A expectativa de vida do cearense cresceu 13,44 anos entre 1980 e 2010. O crescimento entre as mulheres ficou em 14,38 anos, enquanto entre os homens a elevação atingiu 12,48 anos. No mesmo período, na comparação com o restante do Brasil, o Ceará foi o 5º estado que apresentou maior aumento na expectativa de vida.
As informações fazem parte da pesquisa Tábuas de Mortalidade 2010 – Brasil, Grandes Regiões e Unidades da Federação, divulgada nesta sexta-feira (2) pelo Instituto Brasileiro de Geografia e Estatística (IBGE).
Em 1980, o cearense tinha uma das taxas mais baixas do país (58,96 anos).
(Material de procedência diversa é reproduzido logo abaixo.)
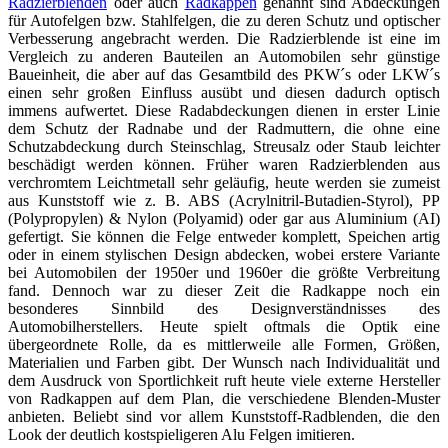
Radzierblenden
oder auch
Radkappen
genannt sind Abdeckungen
für Autofelgen bzw. Stahlfelgen, die zu deren Schutz und optischer
Verbesserung angebracht werden. Die Radzierblende ist eine im
Vergleich zu anderen Bauteilen an Automobilen sehr günstige
Baueinheit, die aber auf das Gesamtbild des PKW´s oder LKW´s
einen sehr großen Einfluss ausübt und diesen dadurch optisch
immens aufwertet. Diese Radabdeckungen dienen in erster Linie
dem Schutz der Radnabe und der Radmuttern, die ohne eine
Schutzabdeckung durch Steinschlag, Streusalz oder Staub leichter
beschädigt werden können. Früher waren Radzierblenden aus
verchromtem Leichtmetall sehr geläufig, heute werden sie zumeist
aus Kunststoff wie z. B. ABS (Acrylnitril-Butadien-Styrol), PP
(Polypropylen) & Nylon (Polyamid) oder gar aus Aluminium (AI)
gefertigt. Sie können die Felge entweder komplett, Speichen artig
oder in einem stylischen Design abdecken, wobei erstere Variante
bei Automobilen der 1950er und 1960er die größte Verbreitung
fand. Dennoch war zu dieser Zeit die Radkappe noch ein
besonderes Sinnbild des Designverständnisses des
Automobilherstellers. Heute spielt oftmals die Optik eine
übergeordnete Rolle, da es mittlerweile alle Formen, Größen,
Materialien und Farben gibt. Der Wunsch nach Individualität und
dem Ausdruck von Sportlichkeit ruft heute viele externe Hersteller
von Radkappen auf dem Plan, die verschiedene Blenden-Muster
anbieten. Beliebt sind vor allem Kunststoff-Radblenden, die den
Look der deutlich kostspieligeren Alu Felgen imitieren.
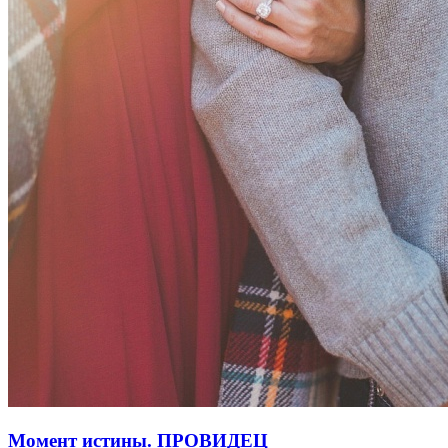
Момент истины. ПРОВИДЕЦ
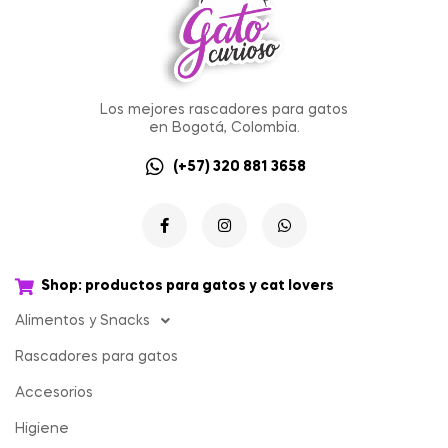
Los mejores rascadores para gatos
en Bogotá, Colombia.
(+57) 320 881 3658
Shop: productos para gatos y cat lovers
Alimentos y Snacks
Rascadores para gatos
Accesorios
Higiene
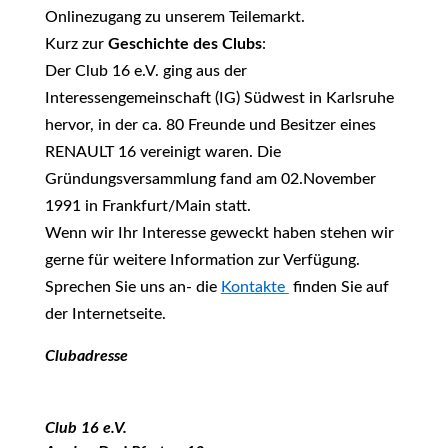
Onlinezugang zu unserem Teilemarkt.
Kurz zur
Geschichte des Clubs
:
Der Club 16 e.V. ging aus der
Interessengemeinschaft (IG) Südwest in Karlsruhe
hervor, in der ca. 80 Freunde und Besitzer eines
RENAULT 16 vereinigt waren. Die
Gründungsversammlung fand am 02.November
1991 in Frankfurt/Main statt.
Wenn wir Ihr Interesse geweckt haben stehen wir
gerne für weitere Information zur Verfügung.
Sprechen Sie uns an- die
Kontakte
finden Sie auf
der Internetseite.
Clubadresse
Club 16 e.V.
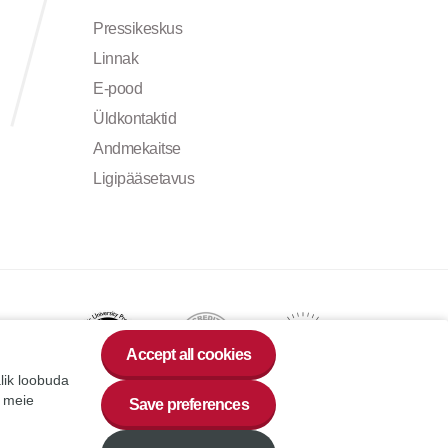
Pressikeskus
Linnak
E-pood
Üldkontaktid
Andmekaitse
Ligipääsetavus
Accept all cookies
alik loobuda
a meie
Save preferences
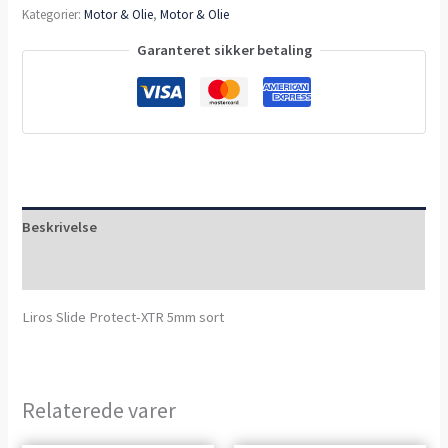
Kategorier:
Motor & Olie
,
Motor & Olie
Garanteret sikker betaling
Beskrivelse
Anmeldelser (0)
Liros Slide Protect-XTR 5mm sort
Relaterede varer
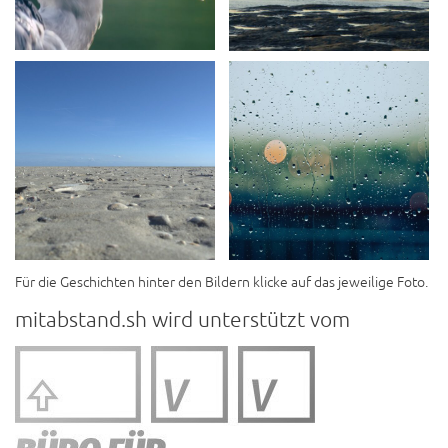
Für die Geschichten hinter den Bildern klicke auf das jeweilige Foto.
mitabstand.sh wird unterstützt vom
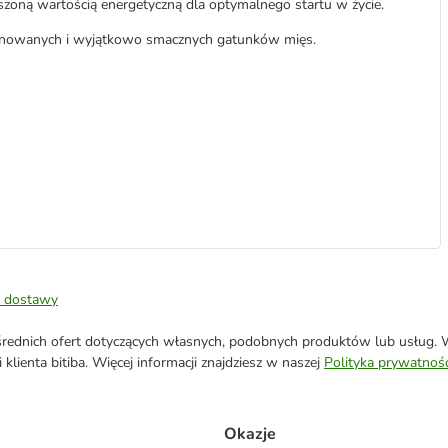
szoną wartością energetyczną dla optymalnego startu w życie.
jonowanych i wyjątkowo smacznych gatunków mięs.
 dostawy
ednich ofert dotyczących własnych, podobnych produktów lub usług. W 
klienta bitiba. Więcej informacji znajdziesz w naszej
Polityka prywatnośc
Okazje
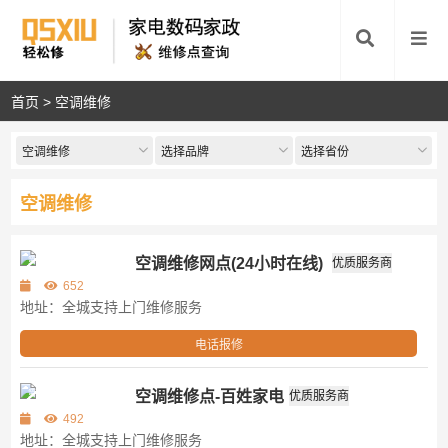
首页
>
空调维修
空调维修
选择品牌
选择省份
空调维修
空调维修网点(24小时在线)
优质服务商
第三方
652
地址：全城支持上门维修服务
电话报修
空调维修点-百姓家电
优质服务商
第三方
492
地址：全城支持上门维修服务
No período de 30 anos houve a elevação e, em 2010, atingiu 72,40 anos. De acordo com o IBGE, o crescimento foi decorrente, principalmente, do aumento de 14,38 anos na expectativa de vida das mulheres, que passou de 62,02 anos em 1980 para 76,40, em 2010.
O avanço no Ceará segue a tendência registrada no Nordeste, que teve um crescimento de 12,95 anos nesse mesmo período. O aumento da expectativa de vida do cearense ainda foi maior do que a média brasileira, de 11,24 anos.
Para o gerente de Componentes de Dinâmica Demográfica do IBGE, Fernando Albuquerque, o Nordeste representava, em 1980, a região com menor índice de expectativa de vida. A aplicação mais eficaz de programas sociais e de projetos de distribuição de renda favoreceram o crescimento da taxa da região.
“Todos os programas [geraram impacto positivo na região: houve] aumento na qualidade de atendimento de pré-natal, transferência de renda [propiciada pelo] Bolsa Família e melhor instrução. O programa de saúde da família não atinge só a mortalidade inicial, mas todas as faixas de idade. São programas importantes que representam forte impacto na [redução da] mortalidade. [Há] um aumento maior da expectativa de vida na região Nordeste”, explicou.
A segunda região a apresentar maior crescimento nos 30 anos compreendidos entre 1980 e 2010 foi a Centro-Oeste com elevação de 10,79 anos (de 62,85 para 73,64 anos). Em terceiro ficou o Sudeste que teve elevação de 10,58 anos (de 64,82 para 75,40 anos). A quarta foi a região Norte, que passou de 60,75 para 70,76 anos, representando um aumento de 10,01 anos na taxa.
CAI TAXA DE MORTALIDADE INFANTIL
A taxa de mortalidade infantil no Ceará caiu de 111,5% para 19,7% de 1980 a 2010, o que representa um queda de 82,3% no índice de recém-nascidos nascidos vivos com até 1 ano de idade. Essa é a conclusão da pesquisa Tábuas de Mortalidade 2010 – Brasil, Grandes Regiões e Unidades da Federação, divulgada na manhã desta sexta-feira (2) pelo Instituto Brasileiro de Geografia e Estatística (IBGE).
Em 1980, o CE era o segundo estado do Nordeste com o maior índice de taxa de mortalidade (111,5%), perdendo apenas para Alagoas, com 111,6%. Com a redução no número, a situação se inverteu e o Estado passou a ocupar novamente a 2ª colocação, mas no ranking de menor taxa de mortalidade infantil da região, ficando atrás apenas de Pernambuco, com 18,5%.
Regionalmente, o Ceará ficou à frente do Rio Grande do Norte (20,6%), Sergipe (22,6%), Paraíba (22,9%) e Bahia (23,1%). No panorama nacional, a menor taxa foi registrada em Santa Catarina (9,2%), seguido de Rio Grande do Sul (9,9%) e Paraná (9,8%).
Ainda de acordo com a pesquisa, a redução do número na taxa nas última três décadas indica que 91,8 bebês – para cada 1000 nascidos vivos – com até um ano de idade deixaram de morrer no Ceará.
O Instituto atribui o declínio na taxa à diversos fatores, como o aumento o aumento da escolaridade feminina, a elevação do percentual de domicílios com saneamento básico adequado, a diminuição da desnutrição infanto-juvenil e um maior acesso aos serviços de saúde, proporcionando uma relativa melhoria na qualidade do atendimento pré-natal e durante os primeiros anos de vida dos nascidos vivos.
Nacionalmente, a taxa de mortalidade caiu de 69,1% em 1980, para 16,7% em 2010, o que representa queda de 75,8%. A pesquisa ainda revela que, na Região Nordeste, para cada mil crianças nascidas em 1980, 120 não completariam o quinto ano de vida. Já em 2010, apenas 26 não chegariam aos 5 anos.